Que dire de l’impact carbone de cette technologie ? La start-up assure qu’en simplifiant le relationnel informatique, cela fera baisser l’utilisation de ressources et donc la consommation d’énergie. « Nous souhaitons réduire de 60 % la facture d’électricité par rapport à des interactions sans notre technologie et ce, d’ici à 6 ans », ajoute William Famy. Le système proposé par Ovochain se base non pas sur des calculs bruts, mais sur la modification du jeton, ce qui allège le nombre de calculs. La solution de la start-up n’a pas besoin d’une grande quantité d’électricité pour mettre en relation et exécuter les jetons. Il est possible de la faire tourner sur des ordinateurs de vieille génération et même demain sur les téléphones portables.
 

Une première application dans l’immobilier

Ovochain développe actuellement sa première version applicative dans le domaine de l’immobilier. Grâce aux tokens, le marché ciblé aura la possibilité de créer des fonds de nouvelle génération. Ce fonds sera destiné au financement de la rénovation énergétique et à la remise à niveau du parc immobilier. « Notre technologie apporte la confiance nécessaire à ce genre de transaction. Toutes les parties prenantes seront en sûreté sur une plateforme informatique mutualisée. Notre système agrégera toutes les données des banques, des fournisseurs, des prestataires et des bénéficiaires, qui pourront ainsi communiquer, se donner des ordres ou faire des virements de façon simple et sécurisée », explique William Famy.

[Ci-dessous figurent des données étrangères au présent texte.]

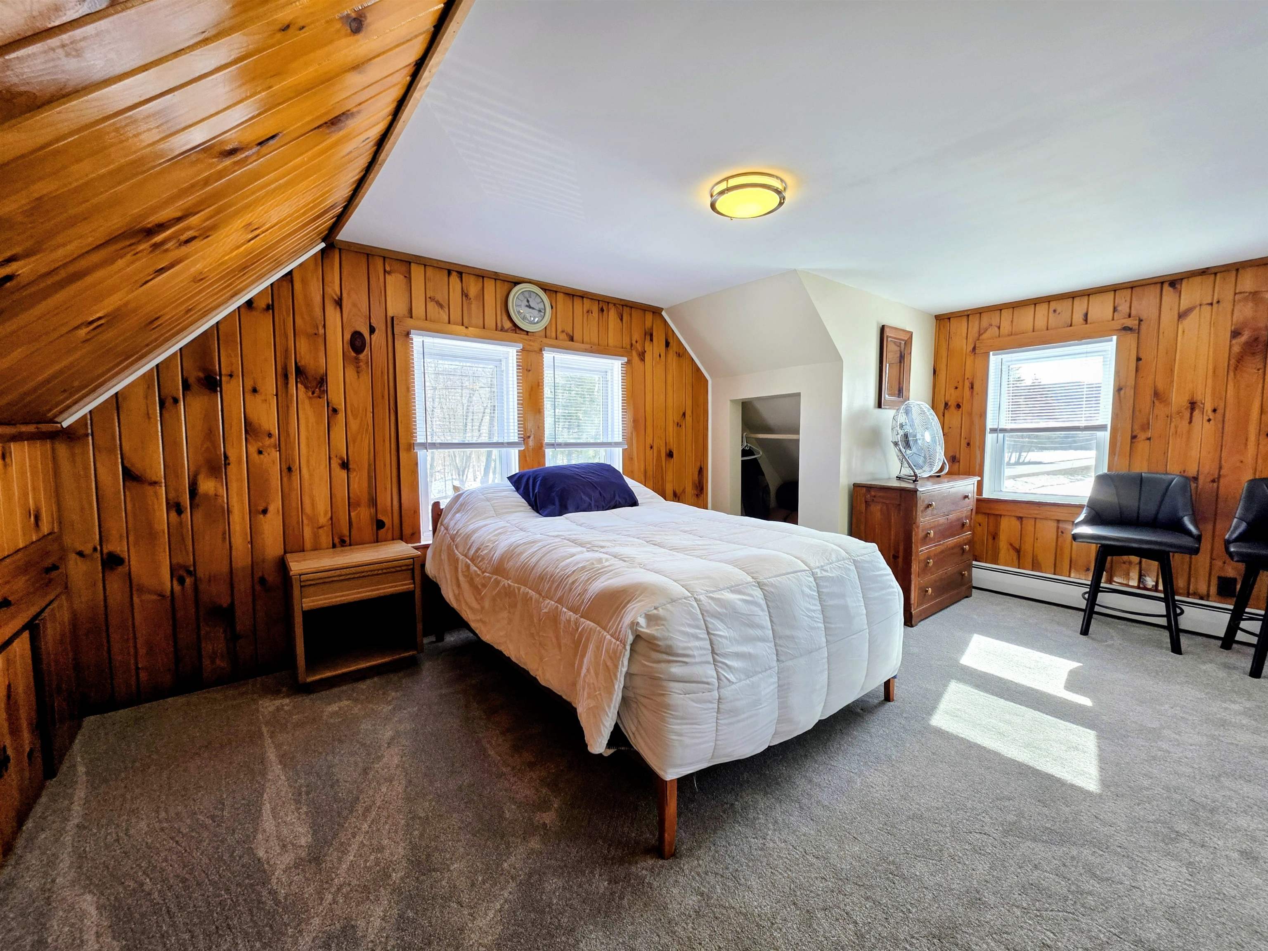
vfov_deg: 89.9
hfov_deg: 106.2
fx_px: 476
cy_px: 476
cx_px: 634
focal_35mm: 13
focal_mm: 2.2
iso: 50
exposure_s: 1/120
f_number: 1.9
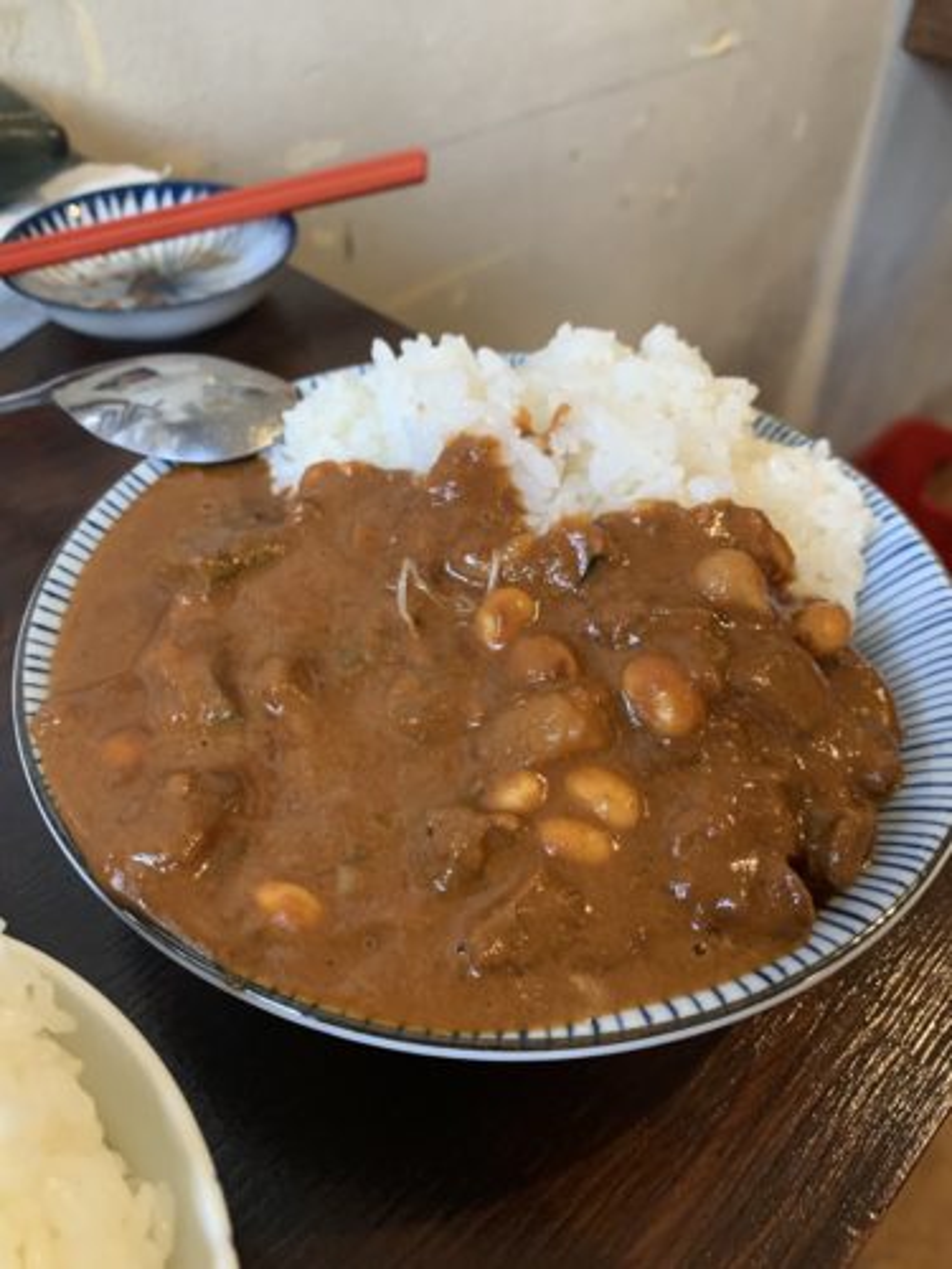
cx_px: 476
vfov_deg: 67.3
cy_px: 634
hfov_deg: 53.1
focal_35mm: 26
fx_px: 953
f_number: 1.8
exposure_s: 1/40
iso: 400
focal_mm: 4.25
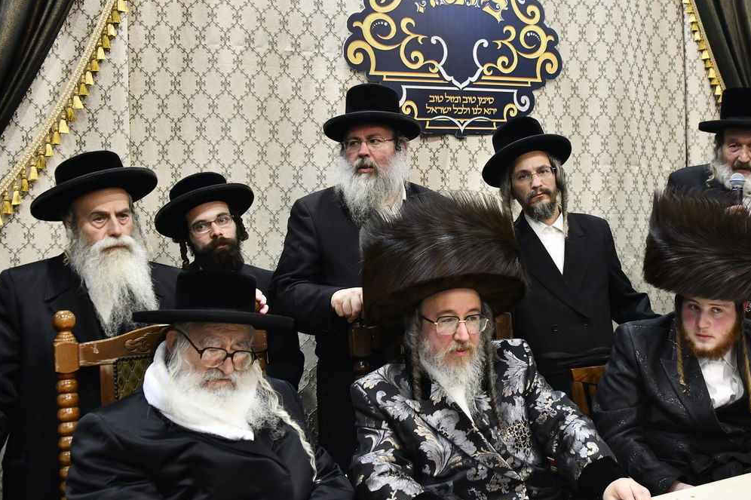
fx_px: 938
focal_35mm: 45
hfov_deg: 43.1
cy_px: 169
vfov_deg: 29.6
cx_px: 488
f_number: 5.6
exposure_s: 1/125
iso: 1250
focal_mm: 32
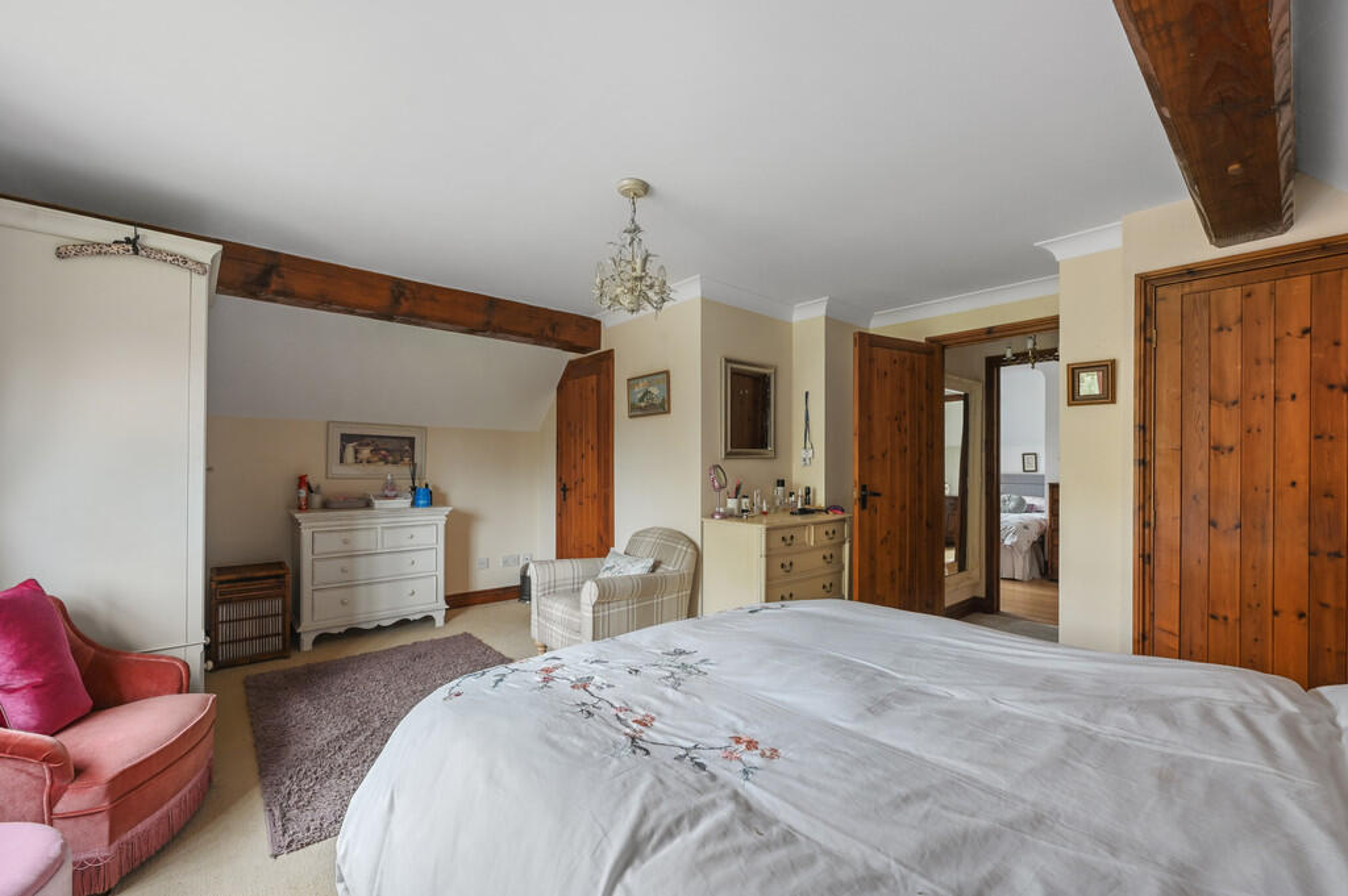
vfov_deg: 81.1
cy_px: 448
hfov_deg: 104.3
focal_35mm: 14
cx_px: 674
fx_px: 524
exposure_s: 1/1.25
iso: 400
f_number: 8
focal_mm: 14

La start-up a achevé la première version du système destiné à l’immobilier et travaille à réunir les banques partenaires et de grands groupes qui souhaitent financer la transition énergétique et les rénovations. Elle va également signer des partenariats avec des professionnels de l’immobilier. Dans la foulée, Ovochain lancera sa première levée de fonds pour financer sa croissance et son développement, qui inclut une road map technologique dans laquelle les cofondateurs placent l’ENS Paris-Saclay comme partenaire stratégique au regard de l’excellence académique des laboratoires de l’Université Paris-Saclay.